Мою неприязнь усугублял и его в целом засаленный вид. Водитель, без сомнения, работал на рыбацких причалах или просто там ошивался, ибо его сопровождал запах, характерный для подобных мест. Что за иноземная кровь текла в его жилах, я не мог и гадать. Его странные черты не выглядели ни азиатскими, ни полинезийскими, ни левантийскими, ни негроидными, и все же я понимал, отчего все видели в нем чужака. Сам же я скорее предположил бы в нем биологическую деградацию, нежели иноземное происхождение.
С сожалением я понял, что других пассажиров в автобусе не будет. Мысль о том, чтобы ехать с этим водителем одному, мне отчего-то не понравилась. Однако с приближением часа отправления я преодолел свои сомнения и, проследовав в салон, протянул долларовую банкноту и пробормотал единственное слово: «Иннсмут». Он на секунду задержал на мне пытливый взгляд и, ничего не ответив, вернул сорок центов сдачи. Я занял место за ним на его половине автобуса, поскольку хотел во время пути смотреть на побережье.
Наконец дряхлый транспорт тронулся с места и загрохотал мимо старых кирпичных зданий вдоль Стейт-стрит, выпустив облако выхлопного газа. Глядя на людей на тротуарах, я, по-моему, заметил в них любопытную склонность не смотреть на автобус или по меньшей мере не подавать виду, что смотрят. Затем мы свернули влево, на Хай-стрит, где дорога была ровнее, и помчались мимо величественных старых особняков ранней республики[38] и еще более старых колониальных фермерских домов, мимо Лоуэр-Грин и Паркер-Ривер, чтобы наконец выбраться на длинную однообразную полосу, что стелилась вдоль берега.
День выдался теплый и солнечный, однако песчаная местность, поросшая осокой и низким кустарником, становилась все более запустелой по мере нашего продвижения. Из окна я видел голубую воду с песчаной линией острова Плам; наша узкая дорога отклонилась от основного шоссе до Роули и Ипсуича, и мы уже ехали совсем вблизи пляжа. Домов не виднелось, а по состоянию дороги я понял, что движение в здешних местах было совсем слабым. По невысоким потрепанным телефонным столбам тянулось всего два провода. Час от часу мы пересекали грубые деревянные мосты над приливными ручьями, которые извивались далеко в глубь суши, способствуя пущей изолированности этого края.
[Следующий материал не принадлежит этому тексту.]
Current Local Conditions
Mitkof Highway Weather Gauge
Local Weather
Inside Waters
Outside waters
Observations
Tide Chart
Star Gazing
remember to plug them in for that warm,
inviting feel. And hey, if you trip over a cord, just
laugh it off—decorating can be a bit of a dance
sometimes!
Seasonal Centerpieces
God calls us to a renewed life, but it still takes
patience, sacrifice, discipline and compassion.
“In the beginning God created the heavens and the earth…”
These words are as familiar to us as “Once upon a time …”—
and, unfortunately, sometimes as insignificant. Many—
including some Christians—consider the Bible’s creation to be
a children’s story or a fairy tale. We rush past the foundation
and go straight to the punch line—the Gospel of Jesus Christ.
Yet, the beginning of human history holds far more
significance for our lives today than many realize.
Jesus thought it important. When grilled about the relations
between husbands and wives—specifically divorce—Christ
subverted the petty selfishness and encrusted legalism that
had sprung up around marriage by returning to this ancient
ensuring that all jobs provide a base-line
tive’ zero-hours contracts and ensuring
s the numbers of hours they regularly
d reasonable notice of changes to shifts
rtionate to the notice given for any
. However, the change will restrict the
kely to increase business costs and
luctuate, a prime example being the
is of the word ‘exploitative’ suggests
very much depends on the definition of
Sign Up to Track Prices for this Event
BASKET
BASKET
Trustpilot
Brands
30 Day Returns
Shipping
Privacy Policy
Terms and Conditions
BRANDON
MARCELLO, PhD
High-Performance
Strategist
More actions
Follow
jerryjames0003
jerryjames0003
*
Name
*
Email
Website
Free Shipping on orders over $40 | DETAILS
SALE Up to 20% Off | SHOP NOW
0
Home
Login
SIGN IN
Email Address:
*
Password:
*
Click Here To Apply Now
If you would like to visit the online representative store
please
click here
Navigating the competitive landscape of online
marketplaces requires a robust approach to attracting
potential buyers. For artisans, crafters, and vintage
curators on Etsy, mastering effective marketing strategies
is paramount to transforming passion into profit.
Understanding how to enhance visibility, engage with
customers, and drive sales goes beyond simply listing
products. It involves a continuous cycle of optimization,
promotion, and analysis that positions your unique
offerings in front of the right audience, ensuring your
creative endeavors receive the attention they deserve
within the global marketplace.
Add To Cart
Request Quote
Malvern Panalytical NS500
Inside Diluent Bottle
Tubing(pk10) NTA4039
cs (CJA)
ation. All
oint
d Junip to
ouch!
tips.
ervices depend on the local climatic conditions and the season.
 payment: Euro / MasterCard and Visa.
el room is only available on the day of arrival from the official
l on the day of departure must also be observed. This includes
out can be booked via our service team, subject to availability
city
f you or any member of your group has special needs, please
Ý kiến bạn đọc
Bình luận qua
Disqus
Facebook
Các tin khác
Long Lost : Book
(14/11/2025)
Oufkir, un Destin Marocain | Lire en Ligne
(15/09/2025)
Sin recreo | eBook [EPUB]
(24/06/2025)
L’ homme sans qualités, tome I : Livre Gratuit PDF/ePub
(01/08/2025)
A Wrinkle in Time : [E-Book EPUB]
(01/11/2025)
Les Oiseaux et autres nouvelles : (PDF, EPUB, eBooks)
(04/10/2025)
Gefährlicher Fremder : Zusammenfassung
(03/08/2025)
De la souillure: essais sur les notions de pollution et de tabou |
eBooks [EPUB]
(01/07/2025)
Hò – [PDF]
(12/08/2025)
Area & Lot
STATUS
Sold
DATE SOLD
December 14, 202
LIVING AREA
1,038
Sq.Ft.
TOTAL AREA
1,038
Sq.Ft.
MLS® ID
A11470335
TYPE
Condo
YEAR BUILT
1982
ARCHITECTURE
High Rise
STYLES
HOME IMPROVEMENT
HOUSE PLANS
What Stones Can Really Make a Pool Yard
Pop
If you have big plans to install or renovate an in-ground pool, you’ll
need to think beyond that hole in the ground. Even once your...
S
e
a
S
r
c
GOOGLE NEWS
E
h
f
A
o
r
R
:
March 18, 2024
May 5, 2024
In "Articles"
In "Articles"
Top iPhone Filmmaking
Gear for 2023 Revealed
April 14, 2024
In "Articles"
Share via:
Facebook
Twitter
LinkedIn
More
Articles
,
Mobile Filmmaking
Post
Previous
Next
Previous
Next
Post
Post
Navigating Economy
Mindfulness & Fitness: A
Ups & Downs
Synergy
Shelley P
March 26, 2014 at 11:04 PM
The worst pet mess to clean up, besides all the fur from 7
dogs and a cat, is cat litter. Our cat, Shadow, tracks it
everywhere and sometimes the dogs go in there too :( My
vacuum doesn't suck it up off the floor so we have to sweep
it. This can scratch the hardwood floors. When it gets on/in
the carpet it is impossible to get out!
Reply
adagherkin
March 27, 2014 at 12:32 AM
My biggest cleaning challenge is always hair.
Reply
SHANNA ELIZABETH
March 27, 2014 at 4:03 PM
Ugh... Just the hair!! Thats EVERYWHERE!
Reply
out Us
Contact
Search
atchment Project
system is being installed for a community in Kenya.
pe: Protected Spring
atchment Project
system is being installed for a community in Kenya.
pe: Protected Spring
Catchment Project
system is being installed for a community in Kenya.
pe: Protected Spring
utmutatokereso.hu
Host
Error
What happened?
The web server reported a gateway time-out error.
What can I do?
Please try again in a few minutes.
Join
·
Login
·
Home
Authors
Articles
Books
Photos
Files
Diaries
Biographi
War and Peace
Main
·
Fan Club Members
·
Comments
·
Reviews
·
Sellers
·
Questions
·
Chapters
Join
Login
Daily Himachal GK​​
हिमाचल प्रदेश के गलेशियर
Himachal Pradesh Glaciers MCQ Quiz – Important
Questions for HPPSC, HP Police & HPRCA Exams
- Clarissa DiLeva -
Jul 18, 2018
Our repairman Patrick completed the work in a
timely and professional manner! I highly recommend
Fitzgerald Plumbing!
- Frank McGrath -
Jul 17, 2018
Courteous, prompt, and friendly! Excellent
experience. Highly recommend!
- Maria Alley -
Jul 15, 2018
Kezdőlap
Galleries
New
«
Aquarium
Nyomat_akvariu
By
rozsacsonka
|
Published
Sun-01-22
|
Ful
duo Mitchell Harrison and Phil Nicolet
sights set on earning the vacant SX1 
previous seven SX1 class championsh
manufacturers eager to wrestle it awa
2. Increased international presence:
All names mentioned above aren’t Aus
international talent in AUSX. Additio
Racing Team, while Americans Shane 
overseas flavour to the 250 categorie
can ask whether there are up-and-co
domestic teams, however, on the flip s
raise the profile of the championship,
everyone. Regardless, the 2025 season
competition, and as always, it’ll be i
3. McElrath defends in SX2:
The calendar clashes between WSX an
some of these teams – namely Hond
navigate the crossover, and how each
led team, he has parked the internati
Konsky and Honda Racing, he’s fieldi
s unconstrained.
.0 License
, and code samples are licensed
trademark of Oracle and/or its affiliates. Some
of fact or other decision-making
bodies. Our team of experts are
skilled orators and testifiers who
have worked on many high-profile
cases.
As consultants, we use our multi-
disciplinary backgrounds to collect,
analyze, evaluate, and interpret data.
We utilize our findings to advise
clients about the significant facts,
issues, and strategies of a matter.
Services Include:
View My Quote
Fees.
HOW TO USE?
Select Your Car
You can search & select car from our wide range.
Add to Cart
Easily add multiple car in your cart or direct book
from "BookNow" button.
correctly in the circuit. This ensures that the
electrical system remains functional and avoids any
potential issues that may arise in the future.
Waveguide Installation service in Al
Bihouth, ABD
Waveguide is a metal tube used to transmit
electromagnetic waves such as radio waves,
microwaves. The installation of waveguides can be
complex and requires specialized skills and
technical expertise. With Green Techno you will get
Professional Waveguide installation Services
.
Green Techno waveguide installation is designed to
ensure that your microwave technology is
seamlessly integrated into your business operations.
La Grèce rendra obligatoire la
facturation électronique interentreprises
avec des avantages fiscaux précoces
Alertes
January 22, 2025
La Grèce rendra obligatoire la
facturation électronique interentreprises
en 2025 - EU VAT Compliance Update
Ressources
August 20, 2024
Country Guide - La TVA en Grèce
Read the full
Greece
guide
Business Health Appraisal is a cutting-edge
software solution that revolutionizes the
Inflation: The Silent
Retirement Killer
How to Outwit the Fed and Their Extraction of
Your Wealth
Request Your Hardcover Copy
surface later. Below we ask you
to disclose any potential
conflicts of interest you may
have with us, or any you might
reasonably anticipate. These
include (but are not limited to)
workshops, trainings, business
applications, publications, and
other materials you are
Я порой отмечал мертвые пни и осыпающиеся основания стен, торчащие из рыхлого песка, и мне вспомнилось старое предание, которое упоминалось в одной из книг по истории, что я читал, о том, что эти места некогда были плодородны и густо заселены. Перемена, как отмечалось, случилась одновременно с Иннсмутской эпидемией 1846 года и, по допущению простаков, имела темную связь с тайными силами зла. На самом же деле перемена эта была вызвана неразумной вырубкой лесов вблизи побережья, которая и лишила почву ее лучшей защиты и открыла путь волнам наносимого ветром песка.